Hi, I’m quite new to programming. But I am aware that there’s this thing called “efficient code”. For this practice problem, I’ve came up with two solutions. My concern is, in terms of efficiency which one is more efficient ? I don’t have a full grasp of understanding how the computer stores this or something.

And also, any tips to keep in mind when thinking about the efficiency of your code ? Like for instance, in one of the lessons here at dataquest where they tackled about using multiple ‘ifs’. If we use ‘if’ multiple times, the computer will check the result multiple times as well even though we satisfy the first ‘if’.

My two code solution for this practice problem is stated below.

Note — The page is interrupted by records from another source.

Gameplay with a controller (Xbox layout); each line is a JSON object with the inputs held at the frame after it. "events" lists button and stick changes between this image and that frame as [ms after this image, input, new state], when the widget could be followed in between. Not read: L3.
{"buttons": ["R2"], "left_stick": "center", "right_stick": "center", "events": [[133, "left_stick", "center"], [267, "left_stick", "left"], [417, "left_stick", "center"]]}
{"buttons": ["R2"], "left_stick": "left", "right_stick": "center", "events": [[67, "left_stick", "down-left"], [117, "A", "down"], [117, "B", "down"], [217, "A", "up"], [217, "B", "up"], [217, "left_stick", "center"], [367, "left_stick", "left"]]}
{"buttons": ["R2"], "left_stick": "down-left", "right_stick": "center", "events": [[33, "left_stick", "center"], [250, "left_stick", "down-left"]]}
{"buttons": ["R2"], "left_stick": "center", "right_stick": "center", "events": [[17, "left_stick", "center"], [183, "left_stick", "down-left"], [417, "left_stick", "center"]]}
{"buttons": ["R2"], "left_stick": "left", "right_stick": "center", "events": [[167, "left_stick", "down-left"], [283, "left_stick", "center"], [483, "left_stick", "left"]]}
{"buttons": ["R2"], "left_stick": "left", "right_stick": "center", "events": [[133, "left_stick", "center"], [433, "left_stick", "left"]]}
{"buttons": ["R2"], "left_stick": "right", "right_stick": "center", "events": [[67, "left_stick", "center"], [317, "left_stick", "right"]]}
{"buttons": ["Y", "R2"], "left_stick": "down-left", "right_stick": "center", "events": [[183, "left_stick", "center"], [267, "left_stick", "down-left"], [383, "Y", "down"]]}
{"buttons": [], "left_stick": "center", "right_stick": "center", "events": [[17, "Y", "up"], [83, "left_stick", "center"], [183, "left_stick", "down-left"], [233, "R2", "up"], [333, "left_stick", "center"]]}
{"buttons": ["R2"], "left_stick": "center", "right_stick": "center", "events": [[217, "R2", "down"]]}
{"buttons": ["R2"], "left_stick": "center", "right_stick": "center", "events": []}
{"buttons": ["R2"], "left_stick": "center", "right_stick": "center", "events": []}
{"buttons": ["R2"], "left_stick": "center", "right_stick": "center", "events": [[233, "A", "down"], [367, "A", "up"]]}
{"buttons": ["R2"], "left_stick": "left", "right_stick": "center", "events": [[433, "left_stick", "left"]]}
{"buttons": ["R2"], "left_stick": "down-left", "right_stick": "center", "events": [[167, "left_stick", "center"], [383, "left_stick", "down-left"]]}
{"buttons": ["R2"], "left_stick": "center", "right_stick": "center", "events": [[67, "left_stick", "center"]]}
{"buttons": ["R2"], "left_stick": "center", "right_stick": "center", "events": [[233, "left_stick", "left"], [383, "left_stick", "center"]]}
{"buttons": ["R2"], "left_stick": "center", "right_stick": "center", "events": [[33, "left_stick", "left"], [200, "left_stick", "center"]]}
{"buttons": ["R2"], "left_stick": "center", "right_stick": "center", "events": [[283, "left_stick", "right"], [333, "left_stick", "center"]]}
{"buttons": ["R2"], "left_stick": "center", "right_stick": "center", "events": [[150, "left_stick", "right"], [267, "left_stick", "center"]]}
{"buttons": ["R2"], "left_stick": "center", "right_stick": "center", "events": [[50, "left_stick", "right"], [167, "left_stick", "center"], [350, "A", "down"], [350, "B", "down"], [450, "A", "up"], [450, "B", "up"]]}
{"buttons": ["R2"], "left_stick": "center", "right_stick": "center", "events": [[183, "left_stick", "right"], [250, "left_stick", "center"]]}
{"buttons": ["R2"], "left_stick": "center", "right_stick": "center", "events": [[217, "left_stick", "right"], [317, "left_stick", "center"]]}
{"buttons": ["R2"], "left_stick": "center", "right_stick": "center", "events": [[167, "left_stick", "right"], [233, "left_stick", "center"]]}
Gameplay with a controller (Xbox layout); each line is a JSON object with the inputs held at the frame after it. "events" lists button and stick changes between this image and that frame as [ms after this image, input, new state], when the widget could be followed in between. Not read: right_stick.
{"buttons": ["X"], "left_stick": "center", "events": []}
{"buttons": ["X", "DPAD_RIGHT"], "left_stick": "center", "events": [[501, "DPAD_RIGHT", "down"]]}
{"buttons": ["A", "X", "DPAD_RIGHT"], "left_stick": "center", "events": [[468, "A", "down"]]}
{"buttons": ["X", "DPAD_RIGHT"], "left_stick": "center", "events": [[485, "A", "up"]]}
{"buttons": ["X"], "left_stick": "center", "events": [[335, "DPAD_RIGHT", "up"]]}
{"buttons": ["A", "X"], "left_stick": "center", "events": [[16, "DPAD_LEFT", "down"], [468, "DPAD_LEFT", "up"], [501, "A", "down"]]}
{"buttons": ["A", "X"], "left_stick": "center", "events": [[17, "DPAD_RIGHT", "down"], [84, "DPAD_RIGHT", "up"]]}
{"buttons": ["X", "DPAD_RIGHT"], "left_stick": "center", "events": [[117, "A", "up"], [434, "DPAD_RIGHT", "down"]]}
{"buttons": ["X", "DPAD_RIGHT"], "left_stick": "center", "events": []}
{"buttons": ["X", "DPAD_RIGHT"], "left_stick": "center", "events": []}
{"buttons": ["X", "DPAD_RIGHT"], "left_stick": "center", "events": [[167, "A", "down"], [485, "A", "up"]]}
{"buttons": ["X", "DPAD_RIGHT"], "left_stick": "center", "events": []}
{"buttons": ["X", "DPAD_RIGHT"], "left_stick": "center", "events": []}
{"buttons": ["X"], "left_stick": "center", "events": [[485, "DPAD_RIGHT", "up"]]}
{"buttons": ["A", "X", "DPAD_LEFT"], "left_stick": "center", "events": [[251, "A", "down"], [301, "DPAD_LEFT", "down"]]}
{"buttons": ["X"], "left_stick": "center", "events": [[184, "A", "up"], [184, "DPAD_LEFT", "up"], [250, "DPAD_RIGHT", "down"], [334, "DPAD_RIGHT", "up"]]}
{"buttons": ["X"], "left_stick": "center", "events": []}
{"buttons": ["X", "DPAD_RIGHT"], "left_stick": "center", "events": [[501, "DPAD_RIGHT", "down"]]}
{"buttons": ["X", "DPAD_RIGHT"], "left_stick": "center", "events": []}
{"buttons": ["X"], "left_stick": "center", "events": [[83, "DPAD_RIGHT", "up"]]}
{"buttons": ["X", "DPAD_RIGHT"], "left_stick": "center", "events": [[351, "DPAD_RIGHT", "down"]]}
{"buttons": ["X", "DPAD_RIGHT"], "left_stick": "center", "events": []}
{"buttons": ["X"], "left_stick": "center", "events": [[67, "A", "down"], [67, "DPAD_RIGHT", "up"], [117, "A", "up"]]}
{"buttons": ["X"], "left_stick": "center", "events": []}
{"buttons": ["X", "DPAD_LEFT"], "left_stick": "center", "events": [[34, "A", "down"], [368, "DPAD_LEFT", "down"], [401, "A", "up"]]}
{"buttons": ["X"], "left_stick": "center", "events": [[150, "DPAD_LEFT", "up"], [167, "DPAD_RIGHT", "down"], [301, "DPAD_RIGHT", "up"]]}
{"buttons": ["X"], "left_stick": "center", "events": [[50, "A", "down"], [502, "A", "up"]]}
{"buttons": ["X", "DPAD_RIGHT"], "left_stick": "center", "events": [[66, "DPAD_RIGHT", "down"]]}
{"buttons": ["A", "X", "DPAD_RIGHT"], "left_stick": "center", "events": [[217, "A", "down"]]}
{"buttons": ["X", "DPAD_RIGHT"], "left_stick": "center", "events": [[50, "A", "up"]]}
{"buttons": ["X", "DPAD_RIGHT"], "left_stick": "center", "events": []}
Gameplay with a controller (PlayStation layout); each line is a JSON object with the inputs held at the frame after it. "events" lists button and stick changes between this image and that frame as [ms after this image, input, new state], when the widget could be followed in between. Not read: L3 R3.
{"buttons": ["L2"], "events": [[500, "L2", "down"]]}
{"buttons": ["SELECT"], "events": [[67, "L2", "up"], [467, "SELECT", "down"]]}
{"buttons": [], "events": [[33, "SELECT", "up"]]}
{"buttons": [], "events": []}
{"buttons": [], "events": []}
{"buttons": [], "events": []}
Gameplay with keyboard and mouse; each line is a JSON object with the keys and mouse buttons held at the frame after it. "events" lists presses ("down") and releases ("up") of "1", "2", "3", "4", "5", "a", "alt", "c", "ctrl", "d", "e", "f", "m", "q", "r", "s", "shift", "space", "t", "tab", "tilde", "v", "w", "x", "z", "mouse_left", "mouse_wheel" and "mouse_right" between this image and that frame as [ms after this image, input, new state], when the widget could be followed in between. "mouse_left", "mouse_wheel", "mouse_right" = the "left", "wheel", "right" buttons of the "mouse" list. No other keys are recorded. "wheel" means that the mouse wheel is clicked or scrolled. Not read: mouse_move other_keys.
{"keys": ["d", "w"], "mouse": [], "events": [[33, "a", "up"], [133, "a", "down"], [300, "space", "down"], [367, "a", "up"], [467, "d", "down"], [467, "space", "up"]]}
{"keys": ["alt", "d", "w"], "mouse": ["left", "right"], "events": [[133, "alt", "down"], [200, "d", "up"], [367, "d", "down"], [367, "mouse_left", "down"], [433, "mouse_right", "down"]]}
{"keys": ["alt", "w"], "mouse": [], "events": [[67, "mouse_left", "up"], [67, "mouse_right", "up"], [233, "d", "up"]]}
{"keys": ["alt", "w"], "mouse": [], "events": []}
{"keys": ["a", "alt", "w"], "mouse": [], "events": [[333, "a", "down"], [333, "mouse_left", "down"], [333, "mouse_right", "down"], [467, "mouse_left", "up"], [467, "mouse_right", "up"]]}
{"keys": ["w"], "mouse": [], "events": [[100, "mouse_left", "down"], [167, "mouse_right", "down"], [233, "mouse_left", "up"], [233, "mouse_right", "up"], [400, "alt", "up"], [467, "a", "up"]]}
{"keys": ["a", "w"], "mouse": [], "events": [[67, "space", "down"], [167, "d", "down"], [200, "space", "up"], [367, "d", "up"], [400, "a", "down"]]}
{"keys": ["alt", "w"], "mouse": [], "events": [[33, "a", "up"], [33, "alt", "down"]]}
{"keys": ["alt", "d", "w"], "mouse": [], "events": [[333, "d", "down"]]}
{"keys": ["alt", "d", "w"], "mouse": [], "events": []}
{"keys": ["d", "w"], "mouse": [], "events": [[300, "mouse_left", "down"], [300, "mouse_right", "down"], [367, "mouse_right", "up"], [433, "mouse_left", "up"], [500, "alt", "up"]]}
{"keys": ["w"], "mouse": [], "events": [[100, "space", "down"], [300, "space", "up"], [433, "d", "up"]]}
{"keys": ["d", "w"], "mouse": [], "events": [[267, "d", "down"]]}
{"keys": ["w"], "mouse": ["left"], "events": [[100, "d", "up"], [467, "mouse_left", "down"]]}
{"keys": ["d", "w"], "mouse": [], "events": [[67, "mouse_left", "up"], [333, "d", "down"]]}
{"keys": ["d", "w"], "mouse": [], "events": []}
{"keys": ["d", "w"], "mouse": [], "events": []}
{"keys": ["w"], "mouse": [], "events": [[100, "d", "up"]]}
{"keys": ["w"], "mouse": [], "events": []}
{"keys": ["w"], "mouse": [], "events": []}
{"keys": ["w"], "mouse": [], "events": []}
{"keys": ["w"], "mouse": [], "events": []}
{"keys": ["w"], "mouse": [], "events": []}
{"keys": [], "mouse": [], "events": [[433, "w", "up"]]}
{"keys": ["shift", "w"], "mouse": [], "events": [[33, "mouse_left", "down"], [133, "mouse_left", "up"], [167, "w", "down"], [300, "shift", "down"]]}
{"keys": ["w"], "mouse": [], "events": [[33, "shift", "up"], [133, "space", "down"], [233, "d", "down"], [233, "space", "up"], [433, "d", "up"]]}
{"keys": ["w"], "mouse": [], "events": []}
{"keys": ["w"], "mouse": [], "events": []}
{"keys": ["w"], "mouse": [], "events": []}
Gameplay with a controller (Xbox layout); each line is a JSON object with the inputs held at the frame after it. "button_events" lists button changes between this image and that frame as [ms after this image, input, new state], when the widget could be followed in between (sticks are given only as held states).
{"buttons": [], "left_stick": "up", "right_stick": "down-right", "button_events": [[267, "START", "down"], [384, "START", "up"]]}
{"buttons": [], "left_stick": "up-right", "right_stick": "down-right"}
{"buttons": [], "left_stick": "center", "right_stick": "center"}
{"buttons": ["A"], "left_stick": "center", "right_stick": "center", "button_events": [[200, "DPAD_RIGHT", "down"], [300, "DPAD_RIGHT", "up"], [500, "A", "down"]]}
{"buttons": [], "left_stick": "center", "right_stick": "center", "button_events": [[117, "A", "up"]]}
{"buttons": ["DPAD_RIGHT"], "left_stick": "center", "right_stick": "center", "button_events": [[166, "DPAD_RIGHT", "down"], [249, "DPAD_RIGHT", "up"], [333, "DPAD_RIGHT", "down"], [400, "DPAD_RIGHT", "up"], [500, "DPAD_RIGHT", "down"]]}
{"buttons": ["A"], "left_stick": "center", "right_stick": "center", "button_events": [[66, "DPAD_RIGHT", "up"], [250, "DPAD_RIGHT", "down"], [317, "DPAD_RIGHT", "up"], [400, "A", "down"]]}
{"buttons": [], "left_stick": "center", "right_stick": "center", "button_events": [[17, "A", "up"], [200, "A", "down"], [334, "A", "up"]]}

def check_unique_values(csv_filename, col_name):
    from csv import reader
    file = open(csv_filename)
    read = reader(file)
    data = list(read)
    column = data[0]
    rows = data[1:]
    
    if col_name not in column:
        return None
    
    information = dict()
    if col_name in column:
        for i in rows:
            information[i[column.index(col_name)]] = information.get(i[column.index(col_name)], 0) + 1

    if len(information) == len(data)-1:
        return True
    elif len(information) != len(data)-1:
        return False   
print(check_unique_values('users.csv','email'))

def check_unique_values(csv_filename, col_name):
    from csv import reader
    file = open(csv_filename)
    read = reader(file)
    data = list(read)
    column = data[0]
    rows = data[1:]
    
    for x in rows:
        if col_name in column and col_name not in information:
            information[col_name] = [x[column.index(col_name)]]
        elif col_name in information and col_name in column:
            information[col_name].append(x[column.index(col_name)])
        else:
            return None

    if len(set(information[col_name])) == (len(data)-1):
        return True
    else:
        return False

You can answer this question yourself and in a (arguably) better way than looking at this from a theoretical point of view: test it!

Run each of the functions 1000 times, measure how long it takes for each run, store the results and analyze them (maximum, minimum and average execution times, outliers, and so on).

Running 1000 times was just an example, try to get a feel for a right number of times as you experiment. The larger, the better, up to a certain a point, because you’ll want to move on with your life and not run it a virtually infinite amount of times.

What you should vary is the size of the data you’re running the functions one, because one of them might perform better for a small amount of data, and the other may perform better for a large amount of data.

By the end of the second Python course, you should have enough knowledge to execute on my suggestion above.

We have a course on this: Algorithm Complexity, but it may be too early for you to tackle it at this point.

2 Likes

Hi Bruno, thanks for the response. I see, I remember I’ve read on some article before that you can measure the execution time but I haven’t paid attention back then. Anyways thanks for the insight and it’s good that these kind of things will be tackled in dataquest. Guess I shouldn’t rush things.

That depends on which path you’re on. The course I showed you above is part of the “Data Engineering in Python” path and I think it is the fourth course in the path.

I plan to tackle all the path anyways. Hopefully.

1 Like